All views aside

Personal opinions shouldn’t determine someone’s validity

Ever since I started middle school, it was more common to have debates in my Language Arts classes. I always loved debating, and I think that’s why for the longest time I wanted to be a lawyer. I loved the concept of researching and debating with my peers over the knowledge I had on a topic. Lots of times, I’d get quite passionate during it and have to calm down for a little, but I always enjoyed it nonetheless. 

When I got into high school, I noticed that having a simple conversation with someone where we didn’t share the same ideas would turn into a debate. That concept is even worse when talking about politics in a group discussion. I try not to get into the conversation of politics for the sole purpose of me not listening to the news or keeping up with anything political. 

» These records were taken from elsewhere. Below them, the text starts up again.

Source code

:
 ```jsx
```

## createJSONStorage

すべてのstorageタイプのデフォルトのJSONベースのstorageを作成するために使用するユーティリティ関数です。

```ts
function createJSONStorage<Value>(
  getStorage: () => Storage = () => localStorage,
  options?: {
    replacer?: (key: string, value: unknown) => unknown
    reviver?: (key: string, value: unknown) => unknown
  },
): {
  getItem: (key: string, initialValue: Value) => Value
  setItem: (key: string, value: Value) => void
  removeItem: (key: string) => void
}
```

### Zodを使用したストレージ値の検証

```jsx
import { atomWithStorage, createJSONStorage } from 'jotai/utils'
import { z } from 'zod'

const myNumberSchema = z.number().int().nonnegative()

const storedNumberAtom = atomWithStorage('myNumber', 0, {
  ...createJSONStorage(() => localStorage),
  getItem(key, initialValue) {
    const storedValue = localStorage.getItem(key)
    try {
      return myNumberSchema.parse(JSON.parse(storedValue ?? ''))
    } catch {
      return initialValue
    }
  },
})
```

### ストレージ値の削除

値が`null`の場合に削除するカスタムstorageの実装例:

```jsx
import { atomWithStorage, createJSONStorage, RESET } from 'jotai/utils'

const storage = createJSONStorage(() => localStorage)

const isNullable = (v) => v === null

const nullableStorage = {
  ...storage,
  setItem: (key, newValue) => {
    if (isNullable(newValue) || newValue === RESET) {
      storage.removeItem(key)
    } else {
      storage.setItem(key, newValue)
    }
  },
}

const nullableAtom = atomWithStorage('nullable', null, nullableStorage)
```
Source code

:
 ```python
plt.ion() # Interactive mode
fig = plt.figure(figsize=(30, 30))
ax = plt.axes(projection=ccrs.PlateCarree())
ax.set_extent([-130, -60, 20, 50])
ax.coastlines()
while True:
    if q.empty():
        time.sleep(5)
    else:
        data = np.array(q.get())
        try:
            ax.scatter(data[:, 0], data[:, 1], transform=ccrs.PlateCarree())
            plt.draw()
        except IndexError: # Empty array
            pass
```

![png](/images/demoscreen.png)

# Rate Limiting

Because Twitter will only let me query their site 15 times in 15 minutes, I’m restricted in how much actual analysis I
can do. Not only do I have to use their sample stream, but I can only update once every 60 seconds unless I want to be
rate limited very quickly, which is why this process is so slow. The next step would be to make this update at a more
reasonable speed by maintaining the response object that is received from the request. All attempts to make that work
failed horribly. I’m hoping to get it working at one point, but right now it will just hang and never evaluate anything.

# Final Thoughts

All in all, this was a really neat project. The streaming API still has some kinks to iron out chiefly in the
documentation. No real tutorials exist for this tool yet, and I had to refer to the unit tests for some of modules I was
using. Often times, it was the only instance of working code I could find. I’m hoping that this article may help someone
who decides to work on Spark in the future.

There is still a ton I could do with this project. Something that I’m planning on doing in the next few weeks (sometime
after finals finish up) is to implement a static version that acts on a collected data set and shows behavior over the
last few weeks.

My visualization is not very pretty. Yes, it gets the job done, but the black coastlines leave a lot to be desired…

This school year in particular, I’ve noticed more of my peers share similar ideas while I am on the outside. I find myself pretending to have the same ideas in class or lying and telling my classmates that I believe the same things they do because I fear being hated on. That doesn’t just go for political concepts but for anything in general where someone can think one thing and someone else can think another. “Why do I need to fear this?” That’s the question I ask myself every time I get into a discussion where I find myself lying about my views. The answer to my question is cancel culture, which according to dictionary.com, means “the phenomenon or practice of publicly rejecting, boycotting or ending support for particular people or groups because of their socially or morally unacceptable views or actions.”

I have the right to my own opinion and I shouldn’t have to fear my opinion not being accepted because of cancel culture. The definition of freedom of speech, according to Oxford languages, is “the right to express any opinion without censorship or restraint.” The fact that I feel the restraint of my opinions when I have said freedom of speech says enough about my freedom. 

My opinions are valid and what I have to say should also be valid. It’s hard to stand up for what I believe in though, especially when I’m made to feel that what I believe in is the wrong thing to believe in. This is because I don’t think the same as someone else, because I feel stronger about a topic than some people do so I may come off a little strong in my argument. 

Cancel culture is toxic. It keeps people from wanting to be themselves and talk about what they truly believe is right in their eyes even if it’s not in someone else’s eyes. When cancel culture is gone, freedom of speech will feel valid again. Sadly, I don’t think cancel culture is going anywhere anytime soon. 

What I am starting to learn from all of this is that my opinions do matter and I will start stating them more. I’m not going to lie and keep them to myself anymore. I want to live in a world where I don’t need to feel like I have to keep things to myself because of fear. I’m done fearing cancel culture.